Cultura e Spettacoli

Gli orrori nazisti nella Varsavia occupata. Nonno e nipote uniti dal dovere del ricordo

Nicola Brunialti racconta con stile convincente la persecuzione degli ebrei

Gli orrori nazisti nella Varsavia occupata. Nonno e nipote uniti dal dovere del ricordo

È potente la voce narrativa di Nicola Brunialti che in Un nome che non è il mio (Sperling &Kupfer) si conferma tra gli scrittori italiani capaci di raccontare una storia che mantenga dignità stilistica e originalità di trama davanti a tematiche tanto indagate quanto difficili come l'antisemitismo. Un orrore che, lo sappiamo anche dalle cronache, non è mai stato superato: gli ebrei continuano a essere vittime dell'ignoranza. Da qui parte Brunialti: da un ragazzo che sul muro della sua scuola dipinge una svastica e scrive «Hilde Biermann puttana ebrea». Dopo questo gesto, ci si ritrova in una lettura che non si riesce a interrompere anche grazie al continuo cambio di registro narrativo: Brunialti alterna, di capitolo in capitolo, presente e passato, la vita del ragazzo con quella del nonno che rivela al nipote, per la prima volta, di essere stato perseguitato durante la guerra nella Varsavia dove è cresciuto, dove ha perso i genitori, dove ha incontrato Hilde Biermann, una «Schindler» donna che ha salvato migliaia di uomini, donne e bambini ebrei. Nonno e nipote partono insieme per un viaggio sui binari della memoria raggiungendo i luoghi di quell'infanzia sfregiata. Al contempo il ragazzo si confronta con un presente dove la scuola, più che maestra di vita, è una lezione da mandare a memoria. Brunialti ci racconta questa storia, tra realtà e finzione, con una scrittura poetica ma al contempo molto lontana dai libri «da Giorno della memoria». Perché per il nonno protagonista ogni giorno è un giorno della memoria e lo diventa anche per il ragazzo che vedrà quella svastica nera disegnata su un muro diventare la luce della propria (in)coscienza.

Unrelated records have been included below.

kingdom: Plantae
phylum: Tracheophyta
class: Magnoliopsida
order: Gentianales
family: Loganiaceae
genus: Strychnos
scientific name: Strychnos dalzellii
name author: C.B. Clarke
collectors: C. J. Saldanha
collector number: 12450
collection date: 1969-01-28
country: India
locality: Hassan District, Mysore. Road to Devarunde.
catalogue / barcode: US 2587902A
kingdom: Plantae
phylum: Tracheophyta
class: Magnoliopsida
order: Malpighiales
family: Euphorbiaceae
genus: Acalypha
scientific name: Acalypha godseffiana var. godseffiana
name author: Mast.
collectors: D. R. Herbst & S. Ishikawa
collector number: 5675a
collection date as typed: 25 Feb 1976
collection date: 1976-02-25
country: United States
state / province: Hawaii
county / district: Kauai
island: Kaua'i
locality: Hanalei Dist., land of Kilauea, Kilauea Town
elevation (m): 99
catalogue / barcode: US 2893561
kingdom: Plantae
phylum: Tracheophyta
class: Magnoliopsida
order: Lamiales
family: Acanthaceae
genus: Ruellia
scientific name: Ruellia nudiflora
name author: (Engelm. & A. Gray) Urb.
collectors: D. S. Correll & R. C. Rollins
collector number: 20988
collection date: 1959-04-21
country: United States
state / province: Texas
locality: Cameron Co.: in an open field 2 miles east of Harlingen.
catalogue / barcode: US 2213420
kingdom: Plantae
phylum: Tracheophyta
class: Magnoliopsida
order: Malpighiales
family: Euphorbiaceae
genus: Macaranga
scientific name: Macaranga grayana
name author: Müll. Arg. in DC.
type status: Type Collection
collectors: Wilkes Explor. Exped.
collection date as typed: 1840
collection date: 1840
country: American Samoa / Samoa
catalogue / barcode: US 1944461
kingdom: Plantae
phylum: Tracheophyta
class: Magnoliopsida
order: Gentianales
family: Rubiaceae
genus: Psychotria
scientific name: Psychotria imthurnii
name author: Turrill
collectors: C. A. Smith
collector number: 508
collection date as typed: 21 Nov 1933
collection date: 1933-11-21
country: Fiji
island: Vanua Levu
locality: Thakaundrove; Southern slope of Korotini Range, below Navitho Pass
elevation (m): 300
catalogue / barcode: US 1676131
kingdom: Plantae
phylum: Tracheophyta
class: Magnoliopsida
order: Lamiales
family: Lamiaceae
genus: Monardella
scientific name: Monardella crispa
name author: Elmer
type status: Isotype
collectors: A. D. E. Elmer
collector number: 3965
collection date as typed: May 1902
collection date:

Scoprirà gli orrori nazisti in una Varsavia che Brunialti sembra aver abitato: perché ogni palazzo, ogni mattone, ogni strada, ogni gradino sembra calpestato dall'autore e descritto in punta di penna. Una fisicità dei luoghi che è molto rara, di solito le città sono raccontate ma non davvero vissute dagli scrittori. Sentiamo vividamente i passi dei soldati tedeschi, siamo accecati, come lo erano gli ebrei ma anche gli stessi aguzzini, dagli stivali sempre lucidi dei nazisti ma soprattutto Brunialti ci racconta la tragedia un attimo prima che accada. Quando la follia non era ancora una soluzione finale, ma se ne avvertivano le avvisaglie e ancora, sia per i soldati che per gli ebrei, era una guerra impari in cui, tuttavia, era ancora permessa una resistenza e una speranza. La bellezza del romanzo è soprattutto quando tutto deve ancora accadere: nell'istante stesso che il giovane ragazzo disegna la svastica e quella svastica diventa un tatuaggio indelebile sul braccio degli ebrei. Un racconto da brivido - perché in (p)resa di coscienza quasi diretta, come se fossimo lì ma non con la facile emozione da La vita è bella: con la sensazione, pagina dopo pagina, che il razzismo è difficile da sradicare in ognuno di noi. E non è retorica: è quello che ci fa capire questo romanzo che lascia cenere al vento che entra nei nostri occhi e non ci illude, il lieto fine sta a noi scriverlo perché noi tutti scriviamo la storia.

Un nome che non è il mio è uno specchio di inchiostro dove molti ragazzi potrebbero riflettersi e rifletterci.

Anche grazie all'abilità di Nicola Brunialti, autore poliedrico, di formazione pubblicitario ai massimi livelli italiani, autore televisivo di Paolo Bonolis, autore di una canzone per Renato Zero, ma soprattutto scrittore che conosce il dolore, la malattia, la morte perché l'ha abitata e l'ha vinta.